Stored records:

----------------------------------------

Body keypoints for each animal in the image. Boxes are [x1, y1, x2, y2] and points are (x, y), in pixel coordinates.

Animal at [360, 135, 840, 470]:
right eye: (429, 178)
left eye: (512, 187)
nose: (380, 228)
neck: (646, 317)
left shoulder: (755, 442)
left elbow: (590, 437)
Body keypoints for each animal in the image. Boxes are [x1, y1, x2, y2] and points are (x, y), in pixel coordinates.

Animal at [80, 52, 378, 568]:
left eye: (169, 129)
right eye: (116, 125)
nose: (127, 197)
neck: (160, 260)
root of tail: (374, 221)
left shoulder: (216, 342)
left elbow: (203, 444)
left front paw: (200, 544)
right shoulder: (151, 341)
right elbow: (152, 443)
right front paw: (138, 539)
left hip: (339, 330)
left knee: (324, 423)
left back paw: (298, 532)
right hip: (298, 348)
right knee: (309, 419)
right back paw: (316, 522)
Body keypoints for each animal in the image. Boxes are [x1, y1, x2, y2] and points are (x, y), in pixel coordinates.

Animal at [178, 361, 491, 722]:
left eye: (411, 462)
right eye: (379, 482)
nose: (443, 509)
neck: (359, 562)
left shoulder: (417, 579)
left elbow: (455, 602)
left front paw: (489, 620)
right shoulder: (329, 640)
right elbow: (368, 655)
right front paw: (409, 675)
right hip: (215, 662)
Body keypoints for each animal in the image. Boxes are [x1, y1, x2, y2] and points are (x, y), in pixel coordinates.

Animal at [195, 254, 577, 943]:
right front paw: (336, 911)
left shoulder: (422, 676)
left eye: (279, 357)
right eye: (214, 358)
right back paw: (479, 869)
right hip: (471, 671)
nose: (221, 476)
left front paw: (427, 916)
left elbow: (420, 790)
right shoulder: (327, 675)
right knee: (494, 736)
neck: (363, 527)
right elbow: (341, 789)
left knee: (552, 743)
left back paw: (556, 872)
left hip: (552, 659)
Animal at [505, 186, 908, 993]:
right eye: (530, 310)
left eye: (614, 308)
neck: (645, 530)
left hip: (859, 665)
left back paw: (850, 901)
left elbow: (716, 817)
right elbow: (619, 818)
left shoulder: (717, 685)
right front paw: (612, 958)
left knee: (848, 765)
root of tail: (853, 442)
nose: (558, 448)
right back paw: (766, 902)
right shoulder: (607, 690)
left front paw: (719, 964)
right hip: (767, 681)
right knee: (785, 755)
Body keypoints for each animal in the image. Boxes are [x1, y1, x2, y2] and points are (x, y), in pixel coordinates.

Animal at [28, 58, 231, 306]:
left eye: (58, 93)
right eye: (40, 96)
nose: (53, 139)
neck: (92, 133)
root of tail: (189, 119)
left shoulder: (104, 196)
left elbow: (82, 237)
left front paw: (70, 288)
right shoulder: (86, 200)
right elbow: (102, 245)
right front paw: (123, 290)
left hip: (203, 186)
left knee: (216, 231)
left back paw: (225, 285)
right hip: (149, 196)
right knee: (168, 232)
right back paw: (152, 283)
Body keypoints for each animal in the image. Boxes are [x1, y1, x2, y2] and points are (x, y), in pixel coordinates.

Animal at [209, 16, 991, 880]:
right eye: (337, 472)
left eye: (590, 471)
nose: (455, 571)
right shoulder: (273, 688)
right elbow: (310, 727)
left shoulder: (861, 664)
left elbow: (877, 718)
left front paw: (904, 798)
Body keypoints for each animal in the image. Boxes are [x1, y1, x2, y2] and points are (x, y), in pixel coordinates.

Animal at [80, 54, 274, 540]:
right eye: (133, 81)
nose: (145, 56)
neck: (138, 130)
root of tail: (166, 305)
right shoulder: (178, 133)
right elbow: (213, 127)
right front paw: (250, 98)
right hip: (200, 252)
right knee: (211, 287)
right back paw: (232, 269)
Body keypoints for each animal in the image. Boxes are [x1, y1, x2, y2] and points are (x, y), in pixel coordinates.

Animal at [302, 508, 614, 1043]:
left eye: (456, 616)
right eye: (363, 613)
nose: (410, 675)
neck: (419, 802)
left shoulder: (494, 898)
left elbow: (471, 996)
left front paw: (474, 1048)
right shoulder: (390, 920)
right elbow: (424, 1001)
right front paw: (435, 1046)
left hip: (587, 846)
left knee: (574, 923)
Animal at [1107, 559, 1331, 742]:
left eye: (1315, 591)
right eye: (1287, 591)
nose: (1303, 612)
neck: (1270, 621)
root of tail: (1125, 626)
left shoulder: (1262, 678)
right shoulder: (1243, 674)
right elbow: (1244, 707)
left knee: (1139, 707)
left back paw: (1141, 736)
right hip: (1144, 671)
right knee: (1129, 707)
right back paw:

----------------------------------------

• **Exercise**: Which lines of the data above contain the string "knee"? Copy each of them.

• **Your response**:
left knee: (324, 423)
right knee: (309, 419)
right knee: (494, 736)
left knee: (552, 743)
left knee: (848, 765)
right knee: (785, 755)
left knee: (216, 231)
right knee: (168, 232)
right knee: (211, 287)
left knee: (574, 923)
left knee: (1139, 707)
right knee: (1129, 707)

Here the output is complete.